9hz: How did the Fu Manchu connection come about?
Brant: It’s kind of a long story but I’ll keep it short, I had a friend in high school who was from, even though we were in the desert, had a split family and her brother lived in the beach and her brother was in a band and had a party one weekend, so we drove from the desert to the beach and hung out there for the weekend and I met her brother and we shared some interesting music and stuff.
He said that he knew a guy that was coming the next night and that I should meet as we’d get along and that was Rueben Romano.
That was when I was 17 and me and Rueben hit it off and he was like ‘I’m in a band and we should gig’ he was in Fu Manchu and I was in Kyuss. Then we would play in the desert and we’d play in L.A. with them on the same bill. Then I met Scott and that’s pretty much how it happened.
9hz: What equipment are you using drum-wise these days?
Brant: Well, I used Ludwig drums for many years but you know, I travel these days and I need a company that is solid and consistent and I was getting better results with Pearl drums, I signed a deal with Pearl so I’m with them for two years. I’m really enjoying their stuff. I use Paiste cymbals too so that’s about it. I change stuff around quite a bit so I don’t know what I’ll end up using!
9hz: What guitar gear do you use?
Brant: I enjoy lots of different things, I have some old Marshall’s that I like to play, early-70’s heads, it really depends on what music I’m playing really, if I’m playing something that’s a little more on top and funky, I’ll use Fender amps, I like Fender Stratocasters too I have some nice old S.G’s too. I prefer Stratocasters as I can get a much more percussive feel from them.
9hz: Do you find Stratocasters are more user-friendly?

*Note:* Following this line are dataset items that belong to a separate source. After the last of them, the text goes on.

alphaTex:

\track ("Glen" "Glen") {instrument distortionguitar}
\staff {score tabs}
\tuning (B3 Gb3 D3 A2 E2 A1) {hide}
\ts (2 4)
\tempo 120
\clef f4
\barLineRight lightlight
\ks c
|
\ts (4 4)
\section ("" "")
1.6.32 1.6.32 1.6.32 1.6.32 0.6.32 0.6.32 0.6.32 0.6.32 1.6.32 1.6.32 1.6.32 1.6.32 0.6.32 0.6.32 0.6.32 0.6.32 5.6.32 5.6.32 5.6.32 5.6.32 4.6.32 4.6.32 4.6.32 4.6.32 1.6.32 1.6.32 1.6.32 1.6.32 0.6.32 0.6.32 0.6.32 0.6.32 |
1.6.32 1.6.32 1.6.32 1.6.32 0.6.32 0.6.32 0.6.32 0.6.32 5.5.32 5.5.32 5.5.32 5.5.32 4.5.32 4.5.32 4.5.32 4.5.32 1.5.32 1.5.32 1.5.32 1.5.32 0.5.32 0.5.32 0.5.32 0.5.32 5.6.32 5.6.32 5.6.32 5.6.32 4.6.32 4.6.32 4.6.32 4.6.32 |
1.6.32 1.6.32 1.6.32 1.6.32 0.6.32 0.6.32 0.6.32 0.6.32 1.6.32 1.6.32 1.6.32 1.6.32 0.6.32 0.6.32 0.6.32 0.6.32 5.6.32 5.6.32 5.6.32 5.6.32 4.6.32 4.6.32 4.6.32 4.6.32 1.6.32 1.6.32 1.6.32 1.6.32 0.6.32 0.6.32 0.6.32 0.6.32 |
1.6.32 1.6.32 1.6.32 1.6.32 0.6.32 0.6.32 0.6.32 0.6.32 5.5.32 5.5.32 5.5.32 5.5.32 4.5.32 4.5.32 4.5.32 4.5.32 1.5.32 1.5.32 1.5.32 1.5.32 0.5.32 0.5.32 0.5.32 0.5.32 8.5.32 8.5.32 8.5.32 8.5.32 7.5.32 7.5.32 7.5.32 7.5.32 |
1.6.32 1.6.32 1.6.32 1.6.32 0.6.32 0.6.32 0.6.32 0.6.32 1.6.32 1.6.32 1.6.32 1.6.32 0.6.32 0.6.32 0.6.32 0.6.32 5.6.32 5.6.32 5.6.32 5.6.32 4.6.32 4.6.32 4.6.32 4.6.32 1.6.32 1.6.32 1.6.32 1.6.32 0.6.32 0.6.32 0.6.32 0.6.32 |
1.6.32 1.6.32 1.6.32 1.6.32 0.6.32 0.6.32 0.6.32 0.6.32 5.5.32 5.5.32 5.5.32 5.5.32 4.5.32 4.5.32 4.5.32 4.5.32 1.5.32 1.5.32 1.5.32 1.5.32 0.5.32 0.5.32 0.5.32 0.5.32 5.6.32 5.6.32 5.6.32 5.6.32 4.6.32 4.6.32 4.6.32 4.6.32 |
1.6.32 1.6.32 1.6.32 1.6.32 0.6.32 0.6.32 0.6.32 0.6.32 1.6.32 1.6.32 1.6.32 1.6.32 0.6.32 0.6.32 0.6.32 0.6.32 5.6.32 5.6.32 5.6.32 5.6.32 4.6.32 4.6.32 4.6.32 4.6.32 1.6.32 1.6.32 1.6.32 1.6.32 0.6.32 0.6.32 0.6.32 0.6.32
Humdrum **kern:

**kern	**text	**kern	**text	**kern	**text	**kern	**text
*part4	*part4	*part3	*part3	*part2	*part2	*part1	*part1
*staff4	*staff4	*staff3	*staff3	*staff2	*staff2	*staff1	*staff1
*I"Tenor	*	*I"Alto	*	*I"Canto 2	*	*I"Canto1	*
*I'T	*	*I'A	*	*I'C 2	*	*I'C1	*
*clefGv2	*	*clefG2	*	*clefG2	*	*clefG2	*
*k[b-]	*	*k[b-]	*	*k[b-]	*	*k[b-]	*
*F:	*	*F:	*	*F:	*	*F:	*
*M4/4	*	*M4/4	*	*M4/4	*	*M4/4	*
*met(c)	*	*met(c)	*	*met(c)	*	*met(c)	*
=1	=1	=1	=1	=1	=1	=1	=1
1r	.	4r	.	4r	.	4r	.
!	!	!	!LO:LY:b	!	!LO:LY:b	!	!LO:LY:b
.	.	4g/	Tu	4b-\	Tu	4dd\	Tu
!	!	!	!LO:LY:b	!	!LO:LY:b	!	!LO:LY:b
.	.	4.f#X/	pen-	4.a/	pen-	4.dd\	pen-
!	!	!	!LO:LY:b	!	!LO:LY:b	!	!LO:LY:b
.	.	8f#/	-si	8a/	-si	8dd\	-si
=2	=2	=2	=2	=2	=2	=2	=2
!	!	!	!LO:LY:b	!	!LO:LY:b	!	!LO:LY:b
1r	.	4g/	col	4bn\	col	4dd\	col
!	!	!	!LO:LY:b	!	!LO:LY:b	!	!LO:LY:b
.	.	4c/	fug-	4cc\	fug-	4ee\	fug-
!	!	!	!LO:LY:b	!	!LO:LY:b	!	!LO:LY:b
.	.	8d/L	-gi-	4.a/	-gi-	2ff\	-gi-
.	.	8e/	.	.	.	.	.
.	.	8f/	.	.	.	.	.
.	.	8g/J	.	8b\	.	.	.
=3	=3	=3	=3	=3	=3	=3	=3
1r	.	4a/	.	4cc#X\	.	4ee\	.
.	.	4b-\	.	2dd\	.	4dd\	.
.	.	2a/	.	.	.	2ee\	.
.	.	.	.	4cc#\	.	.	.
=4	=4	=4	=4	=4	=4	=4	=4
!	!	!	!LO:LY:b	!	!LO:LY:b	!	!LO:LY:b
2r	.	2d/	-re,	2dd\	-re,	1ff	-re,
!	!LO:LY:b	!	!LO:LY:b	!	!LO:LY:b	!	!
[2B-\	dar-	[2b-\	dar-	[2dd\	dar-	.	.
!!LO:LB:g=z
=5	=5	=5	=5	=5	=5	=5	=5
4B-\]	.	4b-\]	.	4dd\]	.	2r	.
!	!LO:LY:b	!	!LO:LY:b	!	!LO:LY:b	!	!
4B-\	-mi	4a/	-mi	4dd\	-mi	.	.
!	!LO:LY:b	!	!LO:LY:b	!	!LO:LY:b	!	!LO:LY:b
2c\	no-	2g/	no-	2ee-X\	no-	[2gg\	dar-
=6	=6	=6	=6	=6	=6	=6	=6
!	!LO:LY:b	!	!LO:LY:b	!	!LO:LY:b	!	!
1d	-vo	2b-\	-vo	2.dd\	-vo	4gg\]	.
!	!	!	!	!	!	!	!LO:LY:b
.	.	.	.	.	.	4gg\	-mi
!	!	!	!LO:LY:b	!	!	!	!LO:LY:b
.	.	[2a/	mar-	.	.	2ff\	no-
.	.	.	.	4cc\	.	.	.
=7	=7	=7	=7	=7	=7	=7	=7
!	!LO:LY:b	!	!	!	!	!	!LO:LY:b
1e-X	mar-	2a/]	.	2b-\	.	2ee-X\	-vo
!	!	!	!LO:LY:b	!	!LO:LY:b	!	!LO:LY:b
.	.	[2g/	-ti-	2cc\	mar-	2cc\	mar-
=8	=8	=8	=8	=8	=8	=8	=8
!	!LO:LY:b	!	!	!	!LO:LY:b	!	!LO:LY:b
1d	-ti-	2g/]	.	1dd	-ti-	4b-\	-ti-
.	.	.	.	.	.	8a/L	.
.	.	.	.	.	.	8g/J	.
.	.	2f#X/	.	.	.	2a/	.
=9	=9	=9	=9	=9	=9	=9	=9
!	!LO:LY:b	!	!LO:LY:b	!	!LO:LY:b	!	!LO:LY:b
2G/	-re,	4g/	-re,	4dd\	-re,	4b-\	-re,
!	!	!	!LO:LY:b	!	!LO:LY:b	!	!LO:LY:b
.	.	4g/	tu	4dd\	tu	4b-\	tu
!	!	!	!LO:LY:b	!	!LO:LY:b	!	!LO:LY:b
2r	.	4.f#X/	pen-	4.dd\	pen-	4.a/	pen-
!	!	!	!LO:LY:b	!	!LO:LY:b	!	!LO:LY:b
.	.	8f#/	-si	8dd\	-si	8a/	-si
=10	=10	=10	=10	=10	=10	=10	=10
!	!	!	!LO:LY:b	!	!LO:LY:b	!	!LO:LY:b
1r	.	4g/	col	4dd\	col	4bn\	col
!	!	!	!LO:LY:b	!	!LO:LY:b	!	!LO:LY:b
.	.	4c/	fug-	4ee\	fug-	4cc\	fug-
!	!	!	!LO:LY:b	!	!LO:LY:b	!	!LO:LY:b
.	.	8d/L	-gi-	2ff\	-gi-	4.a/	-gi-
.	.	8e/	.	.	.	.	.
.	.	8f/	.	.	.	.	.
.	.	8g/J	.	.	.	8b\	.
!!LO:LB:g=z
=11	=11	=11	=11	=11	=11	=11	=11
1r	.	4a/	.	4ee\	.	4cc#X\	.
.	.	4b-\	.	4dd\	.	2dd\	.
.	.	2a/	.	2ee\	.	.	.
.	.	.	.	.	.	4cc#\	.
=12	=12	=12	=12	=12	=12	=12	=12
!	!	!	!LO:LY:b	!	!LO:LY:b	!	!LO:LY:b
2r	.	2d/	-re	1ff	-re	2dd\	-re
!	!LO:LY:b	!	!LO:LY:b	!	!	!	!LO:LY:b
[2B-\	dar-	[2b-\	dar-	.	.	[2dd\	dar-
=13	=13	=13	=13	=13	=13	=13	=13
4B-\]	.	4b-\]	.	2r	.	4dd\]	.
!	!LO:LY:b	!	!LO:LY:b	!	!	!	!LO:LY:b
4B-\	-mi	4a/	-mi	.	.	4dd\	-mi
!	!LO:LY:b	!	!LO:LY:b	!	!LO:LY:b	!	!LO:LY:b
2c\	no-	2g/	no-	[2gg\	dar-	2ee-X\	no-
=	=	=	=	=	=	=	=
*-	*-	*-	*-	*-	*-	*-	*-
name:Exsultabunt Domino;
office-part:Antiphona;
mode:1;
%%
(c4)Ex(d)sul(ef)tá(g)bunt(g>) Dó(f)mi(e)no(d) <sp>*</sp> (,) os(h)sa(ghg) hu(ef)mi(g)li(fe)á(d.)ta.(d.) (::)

Brant: I guess everyone has their own definition of what user-friendly is, I like to work hard to get something to perform, and I like that aspect to it. If it plays itself really well then I have a tendency to get despondent. Like Gibson Les Paul’s play so well,
I just can’t seem to get along with them. I like to bang on shit.
9hz: How do you feel about the wave of bands that formed in the wake of Kyuss?
Brant: Yeah, well I think, I have to assume that what I have experienced that Kyuss did this thing and when you start a thing, each generation kind of takes from it, pulls from it and kind of responds to it and builds on it. That thing ends up evolving or devolving depending on your opinion.
I grew up on hardcore punk and there was a time when punk was like Black Flag, DOA, The Circle Jerks and shit like that, whereas now you go ask a fuckin’ 13 or 14 year old what they think the hottest punk rock is and I guarantee it won’t be that, there may be some parallels but it certainly won’t be punk rock.
What stoner rock is today, I don’t know. I’d assume a lot of it is maybe a more commercial style? I don’t know, but then I hear a band like that Uncle Acid and it’s like, wow. I really like that they are all about their own trip, you can hear it in the production of their records.
Kyuss to me, we were just like, I guess we weren’t commercially motivated, or at least I wasn’t. Stoner rock to me is just hard rock that isn’t commercial at all and I guess, I’m not saying commercial music is bad, it’s just not the spirit that we had, where that spirit is today, I don’t know.
9hz: When is your new record coming out?
Brant: Oh, I have a couple of records that are on the shelf, one is an instrumental record that is kind of more jazz-funk based. I don’t know, sometimes I get in the studio and I kind of get like inspired to do something that I didn’t necessarily go in there to do.
It’s kind of weird man, I just made this record, it’s cool, I don’t know when I’m going to release it, I want to release it soon but then I’ve been saying that for three years! Hopefully, early next year I’ll release it. I’m just really enjoying the Vista Chino situation. I am getting itchy as a solo artist though.